“Done. But if there’s something. Anything, call me.”
“I’ll be fine. Thank you. Love you.”
“Love you too. I have to go,” he says, drifting further away into a world we share, but while it just casts a shadow over me, it envelops him.
Packing a bag, I take my laptop with me as stealthily as I can. There are some alternative teaching techniques I would like to dive deeper into, but Evie notices me.
“You’re incorrigible. Those kids can call themselves lucky to have you.”
If I will ever be able to.
Sadness from not having the final say in my life weighs on my chest, caving my heart in.
Every time I talk to Dario, I fear this is the time he’s going to tell me I am getting married. While my sister vehemently objects to using women to seal deals, I have accepted my fate. She fought her entire life only to end up married to the boss. If that isn’t ironic, I don’t know what it is.
I just hope my willingness to cooperate will give me what I wish so badly, to become a preschool teacher.
It’s not the first time I’ve asked a favor of Dario. The two guards will ignore my absence. I don’t know what I would do without him. He’s not husband material, but we’d make it work. I’d close my eyes to his escapades; he’d let me pursue my dream. We love each other. I am afraid he will have to marry my ass now after my idiocy.
Tristan slips once again through the walls I try to erect. Once I forget about him, I will continue my life without being constantly assaulted by what-ifs.
I get behind the wheel of Evie’s car, maneuvering it out of the parking lot and driving for the next two hours. Music floats around, something deep and soulful, because nothing helps in moving on from someone like love songs.
Alone, I give in to my weakness, a few tears rolling down my cheeks. That night plays on repeat in my brain, a broken record capturing every moment. Longing spreads through my insides, missing how good he made me feel. How free I was with him.
A marvelous dream I had to bury.
After the intense night, I fell asleep immediately but woke up in the middle of the night. I shot up in bed and freaked out, realizing what I had done, what had happened. Careful not to wake him up, I gathered my things and tiptoed out, peering one more time at him over my shoulder. He had such a pull on me, the moon to my tide, something I wasn’t supposed to fight but embrace.
I met Evie just in time to get into the car that waited for us—courtesy of her man.

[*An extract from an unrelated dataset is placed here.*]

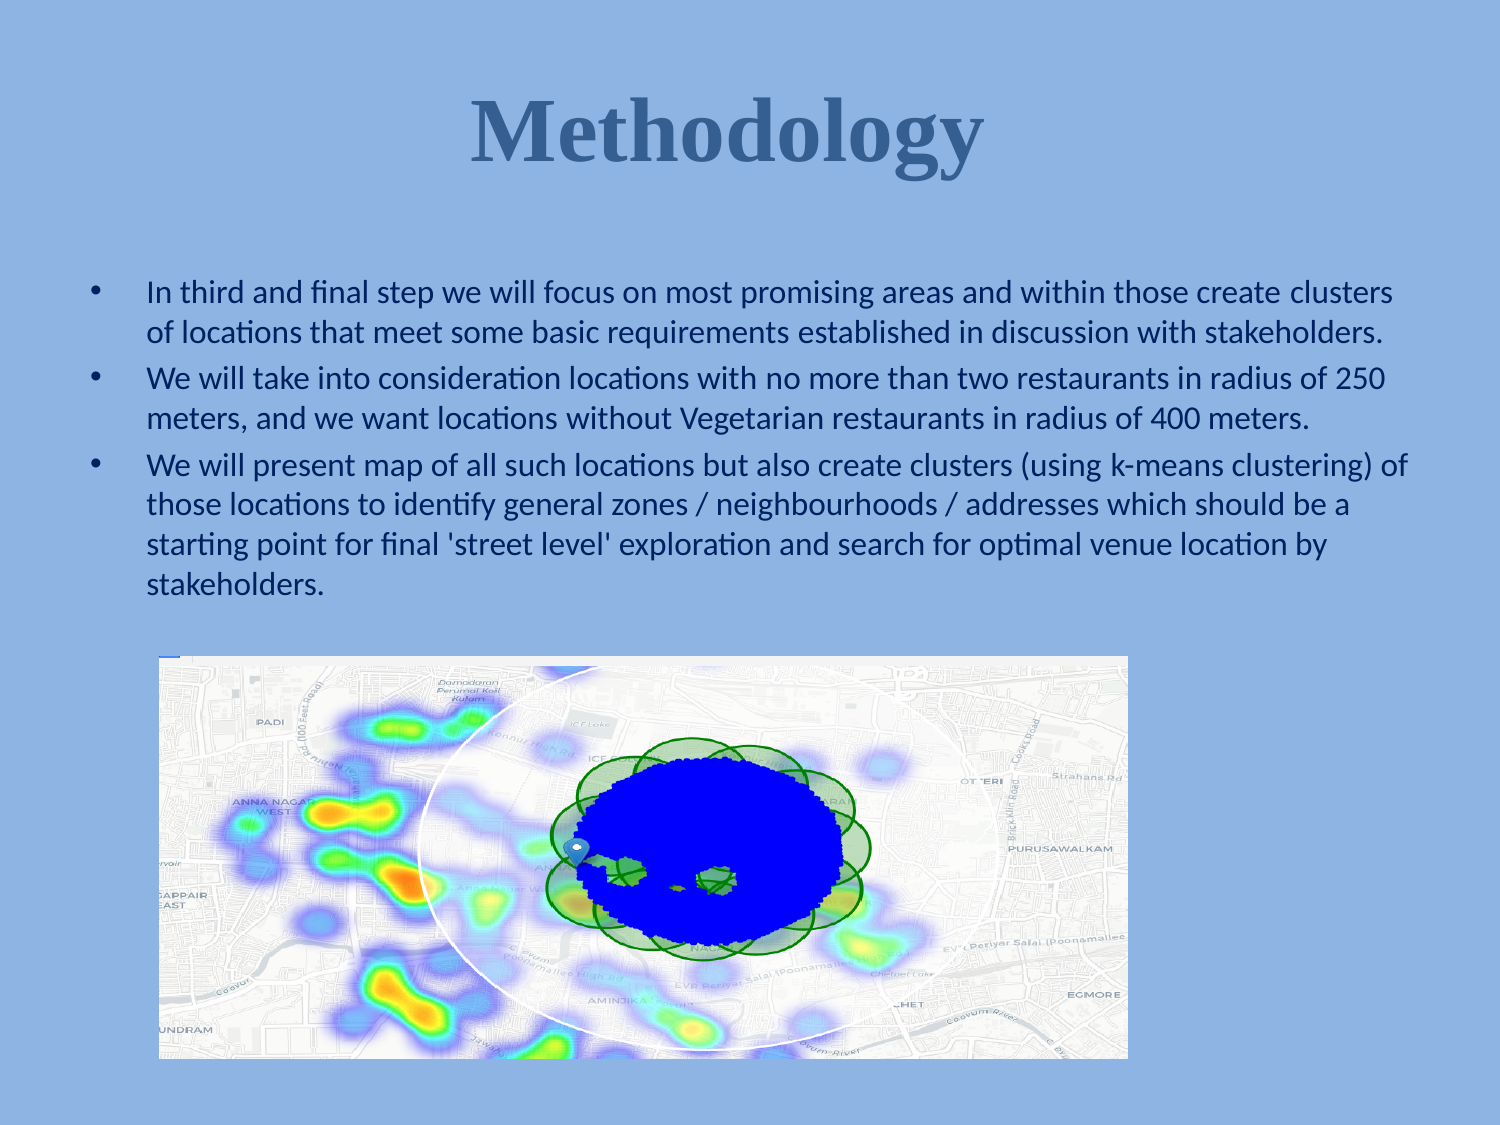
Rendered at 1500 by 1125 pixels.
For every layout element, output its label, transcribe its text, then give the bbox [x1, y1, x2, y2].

list In third and final step we will focus on most promising areas and within those create clusters of locations that meet some basic requirements established in discussion with stakeholders. We will take into consideration locations with no more than two restaurants in radius of 250 meters, and we want locations without Vegetarian restaurants in radius of 400 meters. We will present map of all such locations but also create clusters (using k-means clustering) of those locations to identify general zones / neighbourhoods / addresses which should be a starting point for final 'street level' exploration and search for optimal venue location by stakeholders. [75, 262, 1425, 1005]
title Methodology [64, 30, 1415, 219]
picture [159, 656, 1129, 1059]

I wonder if Tristan thinks about me from time to time—if I even cross his mind. My heart clenches just thinking I was someone he quickly forgot. Why wouldn’t he? I was a virgin, and I am sure he has a line of women to pick from.
He just oozes potent, seductive energy—dangerous, manly.
Why are we women suckers for men we shouldn’t want? We know nothing good will come from giving in to temptation, yet danger draws us in like the quintessential lover.
While I wanted to ignore the darkness, I sensed its vivid, seductive presence, my instinct nurtured from living among the men in my world buzzing in silent alarm.
I shake my head, willing it to stop causing me grief. I need a damn break, or I’ll go mad. Although that would be more merciful than the future that awaits me.
My sister had been long married and had a kid by my age.
My time is coming, and there is nothing I can do to change that.
Rolling the window down, the salty breeze tickles my nose as I drive down the coast. Following the navigation, I drive for long minutes down a road that brings me straight to a white house with a gray roof on top of a hill, looking like it reigns over the green and sandy landscape. Behind it, the ocean blends with the horizon.
The dreamy scenery captivates me, and I stumble out of the car. It’s the perfect place to recharge, away from civilization. I wonder, and not for the first time, who Evie’s brother is. This enigmatic man stays in the shadows, but still makes sure Evie is taken care of.
Grabbing my small suitcase from the trunk, I approach the entrance and slide the key into the lock. The wooden door opens with a light creak, causing a tremor to rock me—a thief afraid to be caught.I am allowed to be here,I remind myself to soothe my nerves. Still, it feels like I am trespassing. I should get in the car and leave.
If he’s like I assume he is, he doesn’t like uninvited guests, but something pushes me. Curiosity to learn more about him and to better understand my best friend. The door clicks shut behind me, sounding like something final that has me gulping.
As the sun sets, it streams through the large French windows, dancing on the polished floors in a colorful game of hide-and-seek.
I discover no pictures as I walk through the open living room and the stocked kitchen. Walking into another room, I freeze, realizing it’s a home office done in deep brown tones and goldenhues. By the window, two armchairs flank a small coffee table where a chessboard lies, the two king pieces staring each other down in the middle.
It carries a somber note as I approach the mahogany desk with a globe in the corner. I trace my finger along the smooth surface, huffing. Men want nothing less than to conquer the world.